To many, especially those who are considering using antidepressants to treat their mental illness, these are valid questions. In my experience, however, I can comfortably say that Prozac has changed, and probably saved, my life. No exaggeration.

Making this column an advert for Big Pharma – not that they need any help – is not my intent. Neither do I want to paint Prozac as a universal panacea simply taken once a day, like a Flintstone vitamin. The truth is, it’s taken years of hard work, therapy and many psychiatrist-supervised med combinations to finally reach the stability that Prozac has given me.

It wouldn’t be true to my natural cynicism if I didn’t include the inevitable downsides that recovery from major depression and various anxiety disorders can bring. With the help of Prozac I can hold down a job, get passing grades, and not jump off a cliff; I can have relationships, maintain friendships, and get fewer panic attacks. However, this doesn’t mean there aren’t some gnarly side effects.
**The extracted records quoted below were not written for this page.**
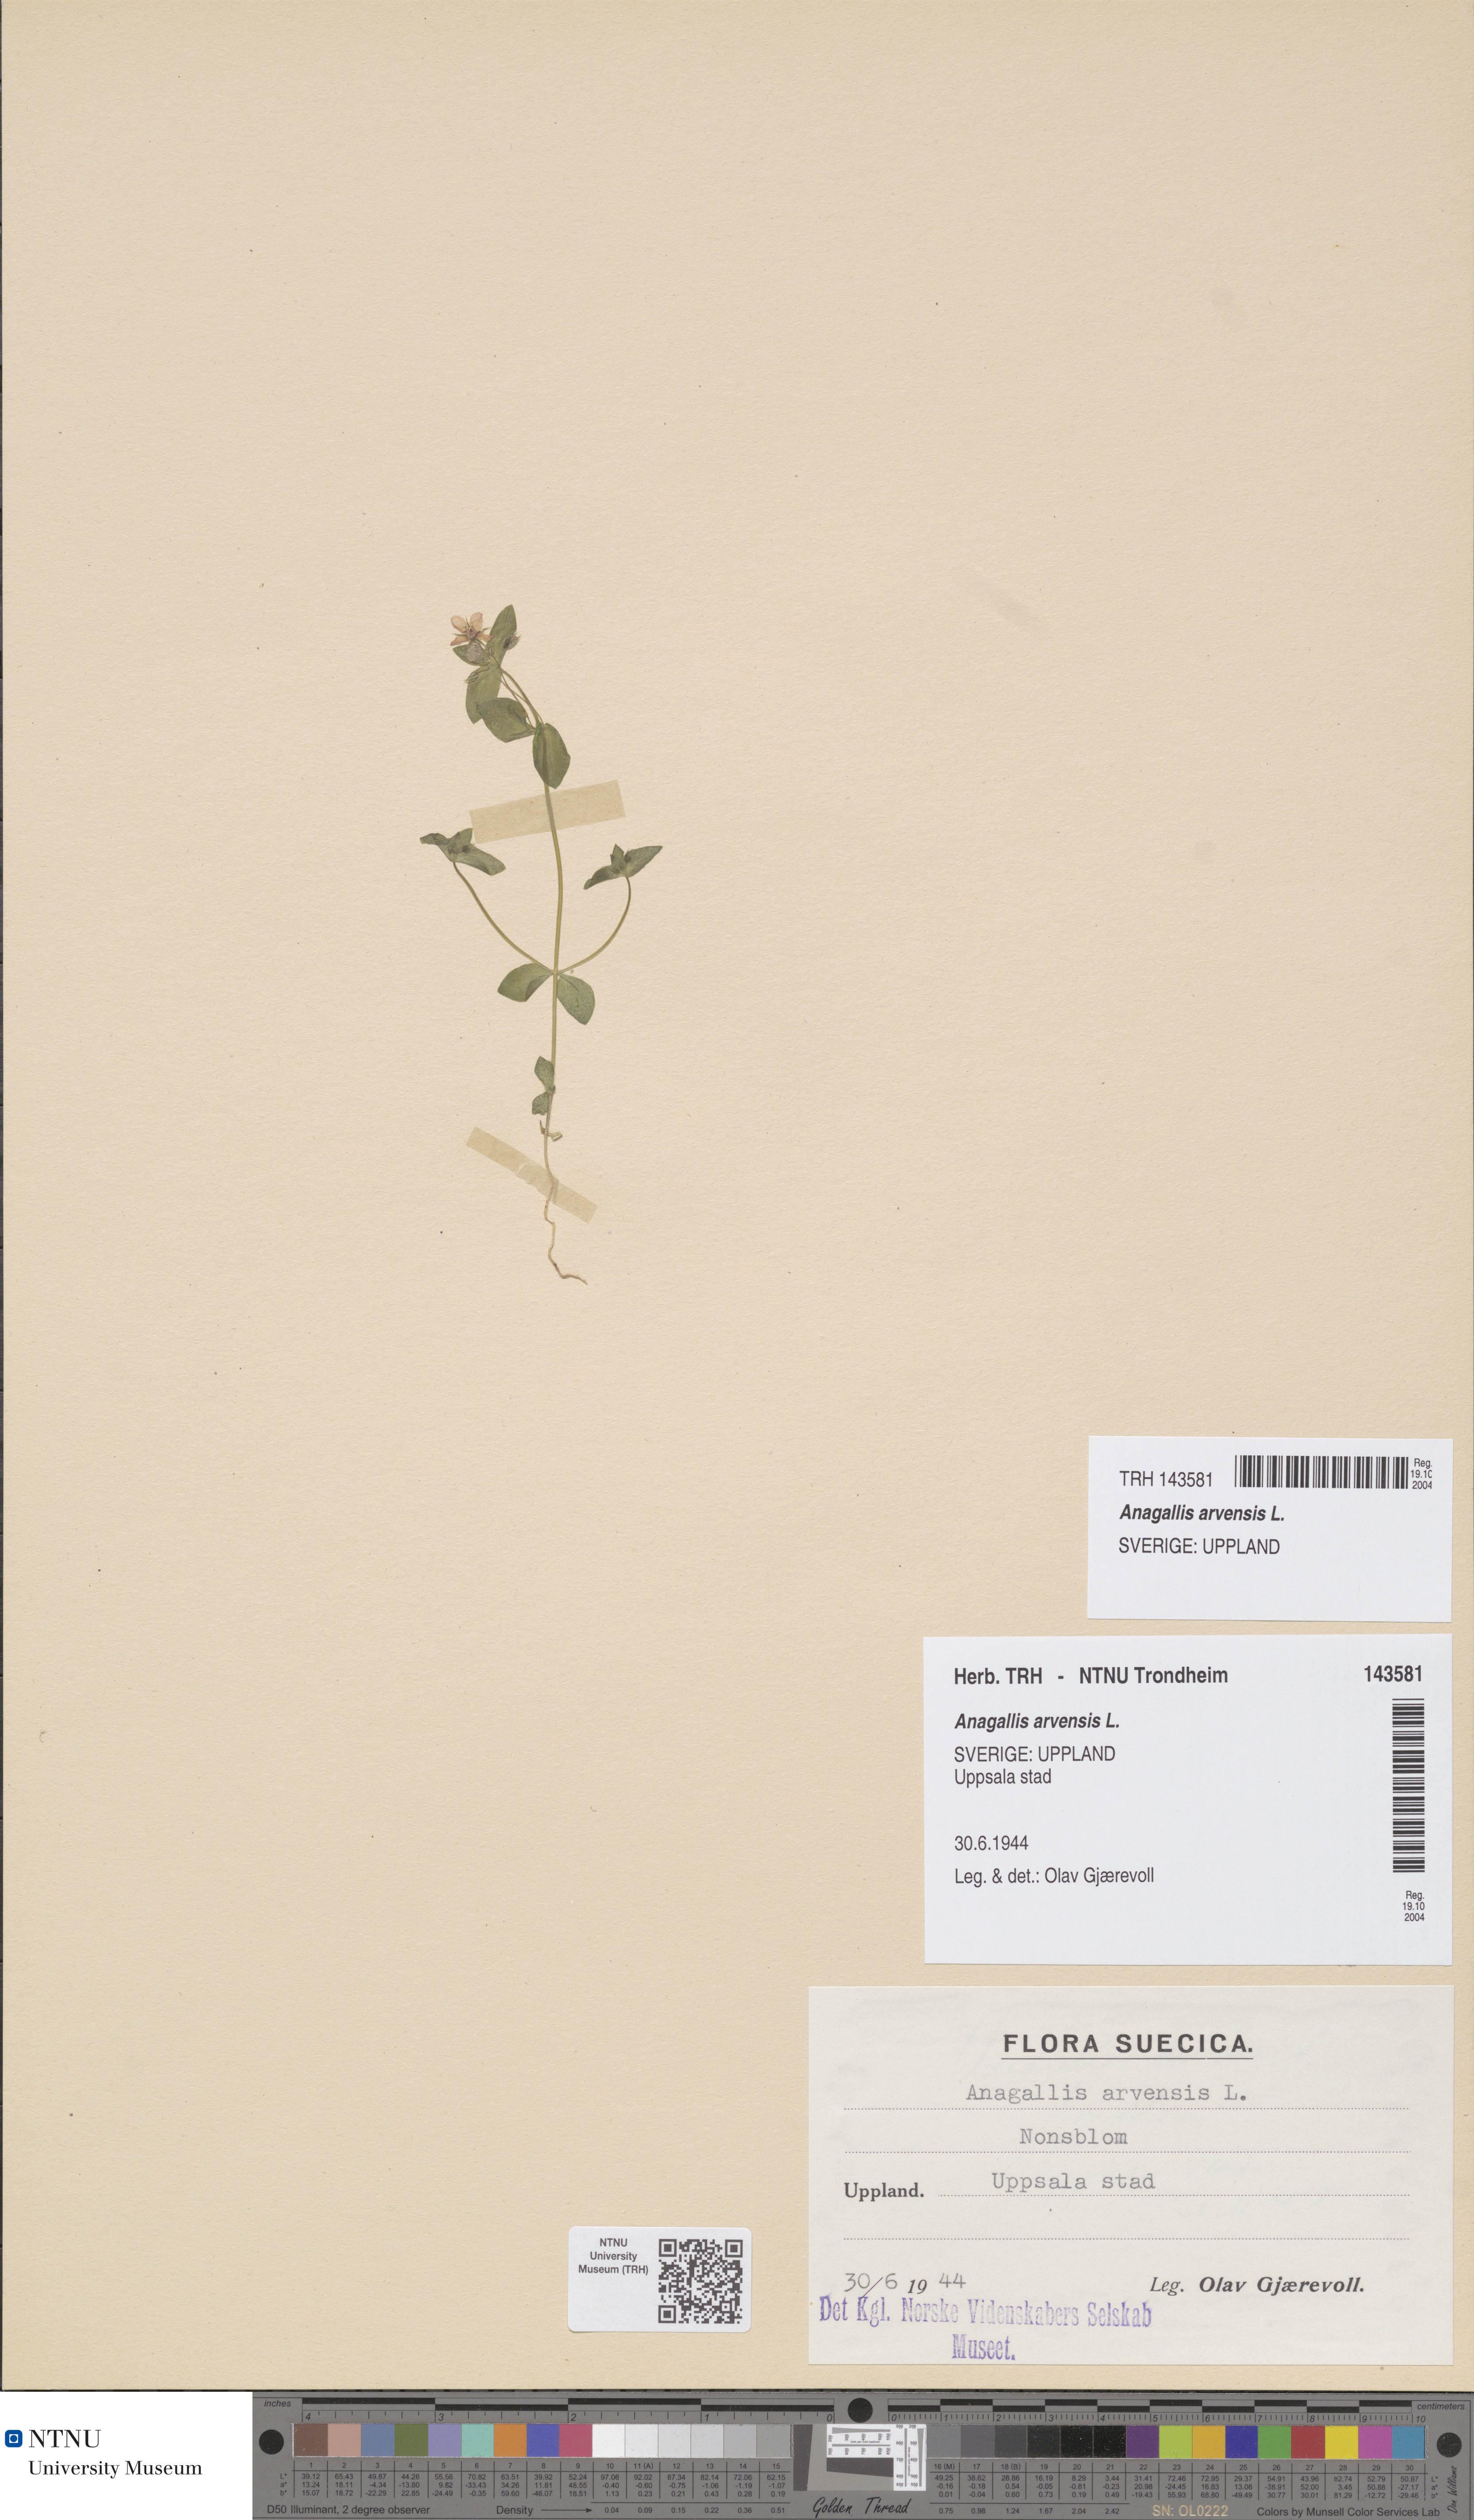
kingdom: Plantae
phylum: Tracheophyta
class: Magnoliopsida
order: Ericales
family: Primulaceae
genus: Lysimachia
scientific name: Lysimachia arvensis
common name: Scarlet pimpernel
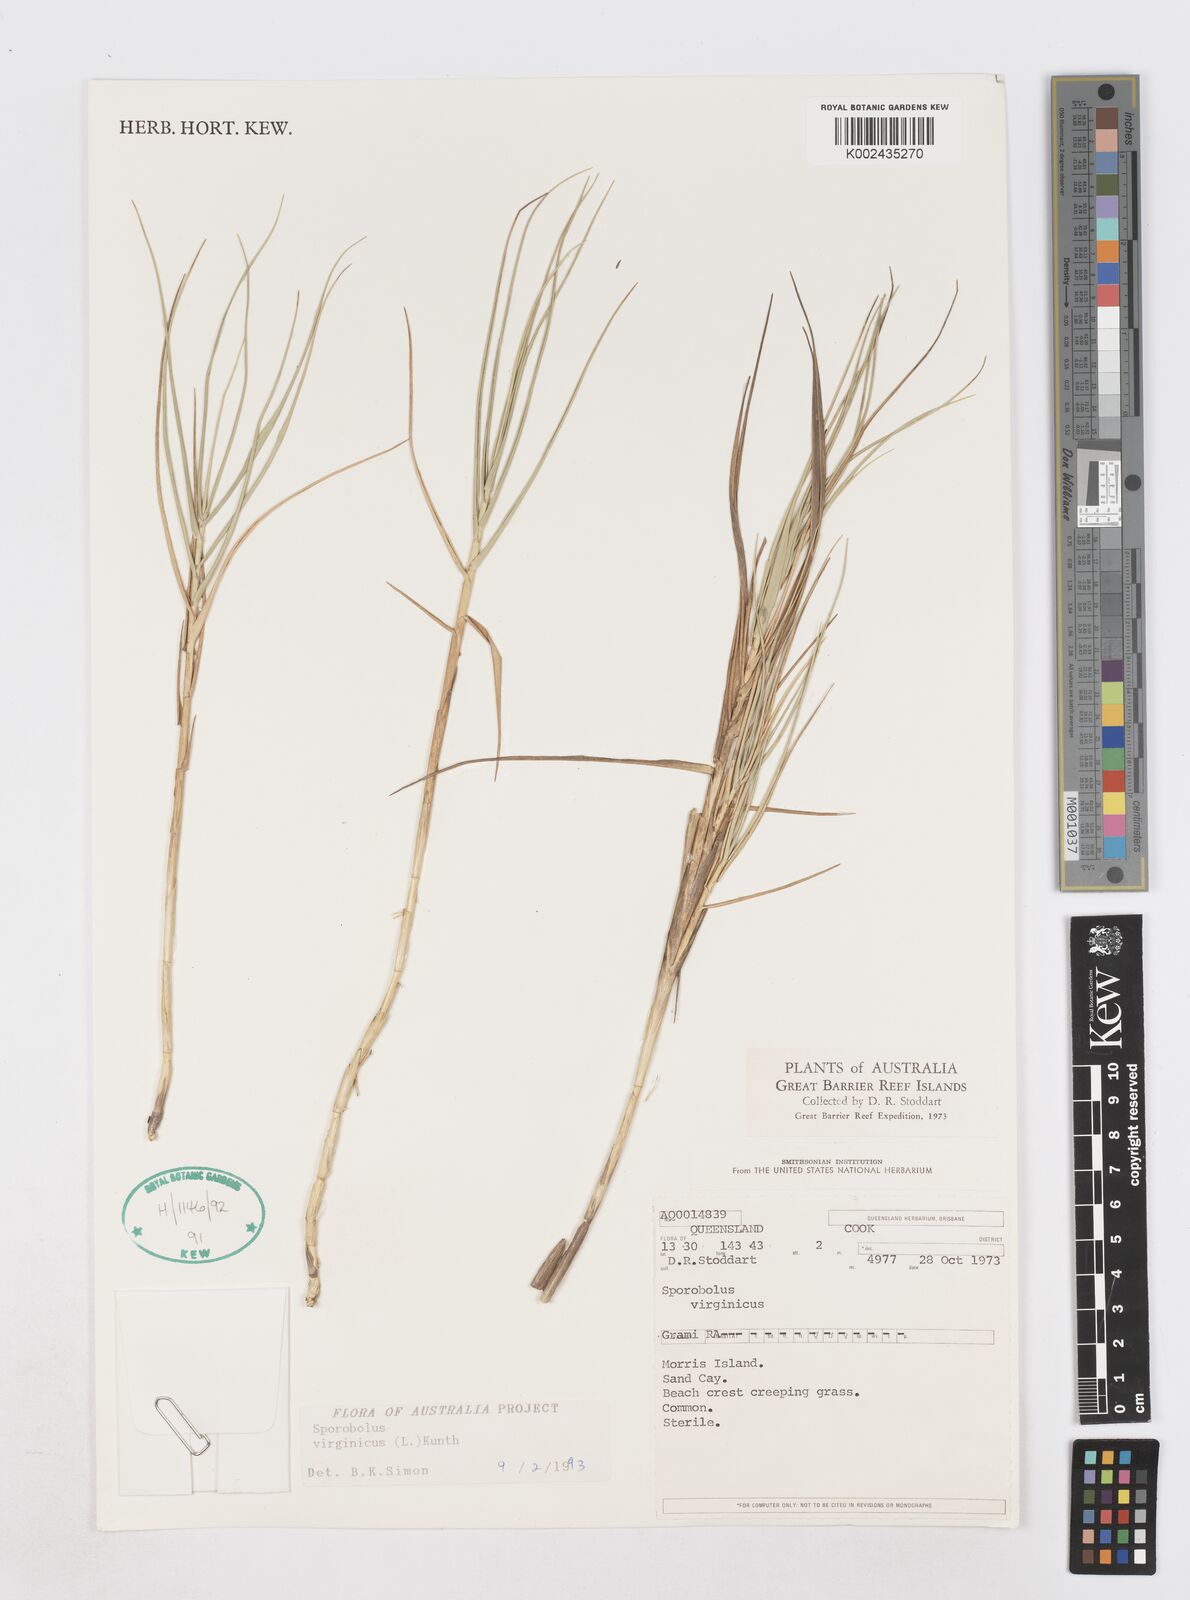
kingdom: Plantae
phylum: Tracheophyta
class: Liliopsida
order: Poales
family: Poaceae
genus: Sporobolus
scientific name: Sporobolus virginicus
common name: Beach dropseed
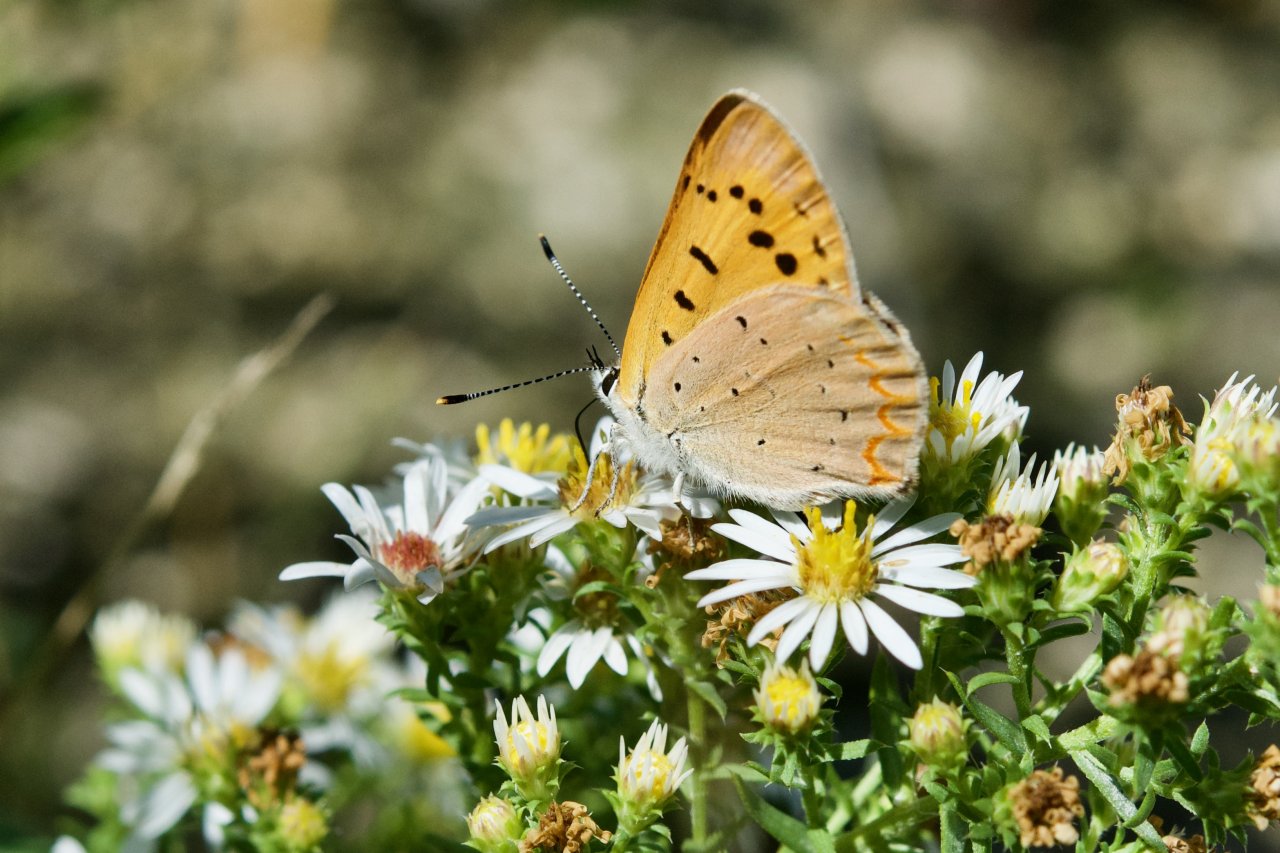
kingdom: Animalia
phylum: Arthropoda
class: Insecta
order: Lepidoptera
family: Sesiidae
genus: Sesia
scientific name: Sesia Lycaena helloides
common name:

Having the capability to fulfill all my obligations is dampened a bit by constant exhaustion. I need at least nine or 10 hours of sleep per day to function, and if I let myself, I could sleep pretty much indefinitely. Needless to say, 12 hours of sleep isn’t in the cards for a busy student. I’ve resorted to caffeine and resourceful napping, though classes are still missed, and homework is still put off.

That’s not all in Prozac’s bag of tricks. I was prepared to deal with the anorgasmia, the asthenia, the occasional hand tremors. What I wasn’t expecting were the horrible, vivid nightmares. Not only are they awful, but I often can’t even recognize they aren’t real. Before I got on meds, I usually knew I was asleep when my grandma hit on me while wearing my boyfriend’s skin (WTF?).

Without getting into the very salient issues of mental health and what that means, the dangers posed by all-powerful pharmaceutical companies, and the fact that every person has different psychiatric needs, I wanted to use this space to say that antidepressants work for me. They may work for you and they may not. They may be temporary or perhaps require more consistent use. Personally, even with the side effects and the social stigmas surrounding both mental illness and its treatment, living with Prozac is exponentially better than being sick. It doesn’t look like much on paper, but sometimes I feel like the luckiest person alive.

HALEY DAVIS loves Kevin Corrigan. If you love Daddy, too, contact her at hrdavis@ucdavis.edu.

2 COMMENTS

  1. Most human beings experience anxiety daily. Natural human moods are characterized by oscillations between manic and depressed states. Mood stabilizing drugs dampen natural and vital emotions, promote needless self medication, and create chemical dependencies that benefit only pharmacological corporations. What did people do before a pill was available to make them feel better? Perhaps they just bucked up and kept on living. Perhaps their anguish was so terrible they committed suicide, thereby removing their defective genes from the collective pool (if, indeed, there exists a genetic basis for such emotional inconveniences). Psychiatric ‘disorders’ are all in your head…no pun intended.

  2. People are generally afraid of psychiatry because its primary domain is the dark depths of the human psyche. And when you couple it with drugs people start to freak out and you get the anti-psychiatry and Scientology nonsense. Kudos on the article, it takes heart to say stuff like that.